Written by admin on 29/07/2019 Categories: 苏州美甲美睫培训

Despite describing it as “frivolous spending”, the NSW government has increased the amount it pays contractors at the same time that it sheds up to 15,000 public servant jobs.

The government has increased the amount it spends on labour hire in the public sector from $468,057,260 in 2010-2011 to $492,270,285 in 2011-2012.

The Department of Transport is the biggest spending agency, having paid $100,506,398 for contract workers in the 2011-2012 financial year.

Information obtained by the Public Service Association under freedom-of-information laws shows the number of contract staff has increased from 11,976 in 2010-2011 to 15,943 in 2011-2012.

However, the number of hours worked has decreased from about 7million in 2010-2011 to 6.8million in 2011-12.

The increased spending comes at the same time the state government is shedding 15,000 public servants.

When asked in January last year about the money being spent on temporary staff, the Minister for Finance and Services, Greg Pearce, said it was “yet another display of frivolous spending under the previous Labor government with no net benefit to taxpayers”.

“The NSW government will ensure where any savings can be achieved that we actively do so to rein in the former government’s 16 years of fiscally irresponsible governance,” he said.

The general secretary of the Public Service Association, Anne Gardiner, said the union was concerned that “extravagant use of labour hire and short-term contract workers in the NSW public sector is continuing to grow”.

“At the same time the NSW government is announcing cutbacks of 15,000 public sector workers, it is engaging 16,000 contract staff each financial year,” she said.

“The NSW government is the biggest employer in the state.
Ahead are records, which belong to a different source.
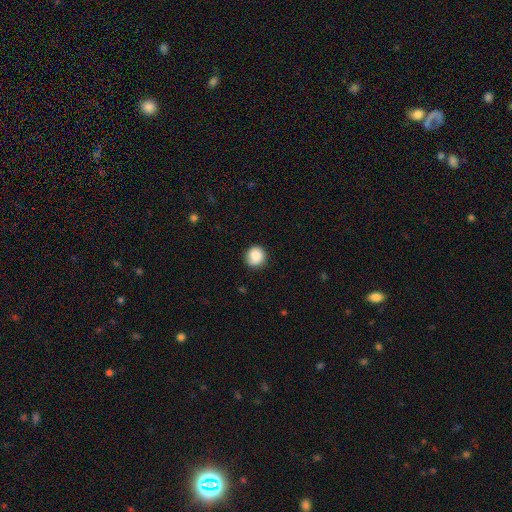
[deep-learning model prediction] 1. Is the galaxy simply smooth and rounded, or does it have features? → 86% smooth, 8% star or artifact, 5% featured or disk.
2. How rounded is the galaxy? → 90% round, 9% in between, 1% cigar-shaped.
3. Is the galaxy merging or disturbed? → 83% none, 13% minor disturbance, 3% major disturbance, 1% merger.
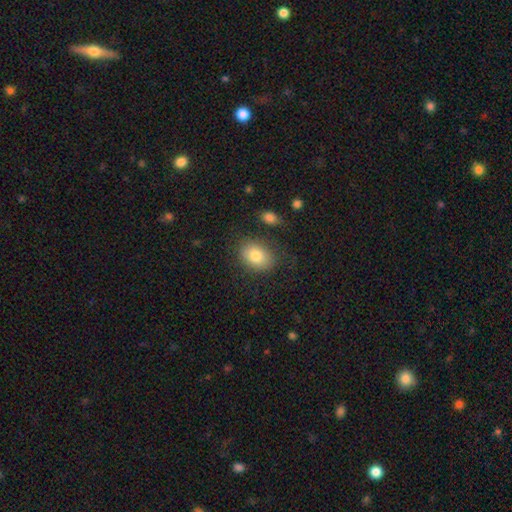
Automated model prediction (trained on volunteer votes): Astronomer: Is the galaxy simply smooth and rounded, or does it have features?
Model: smooth — 81%.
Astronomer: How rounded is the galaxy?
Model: in between — 72%.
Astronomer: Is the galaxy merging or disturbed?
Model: none — 76%.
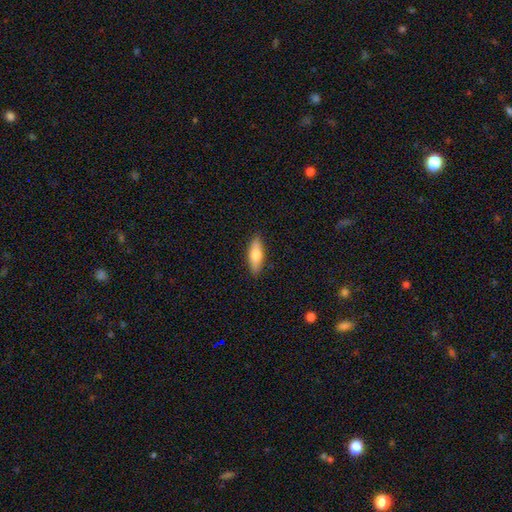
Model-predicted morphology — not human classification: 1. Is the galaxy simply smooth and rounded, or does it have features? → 71% smooth, 23% featured or disk, 6% star or artifact.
It is doing the wrong thing by employees, putting them out of permanent work, and the wrong thing by taxpayers, hitting them with the cost burden of expensive private sector contracts.”

Mr Pearce said the government contract figures “are remnants of the process developed under the previous Labor government”.

He said that under Labor’s scheme, firms went through a costly tender process that could take up to 18 months.

“After wading through hundreds of pages of documents, there was no guarantee of any work. Some requirements included exorbitant professional indemnity and public liability insurance costs,” he said.

The government introduced last month a new approach to hiring temporary workers that would achieve savings, he said. It would simplify contract terms and conditions. The changes would reduce professional indemnity and public liability insurance costs and open the scheme to new suppliers.

Suppliers would no longer be charged the management fee imposed under the Labor government, saving millions of dollars, he said.

However, Ms Gardiner said the new system was less transparent than the previous one.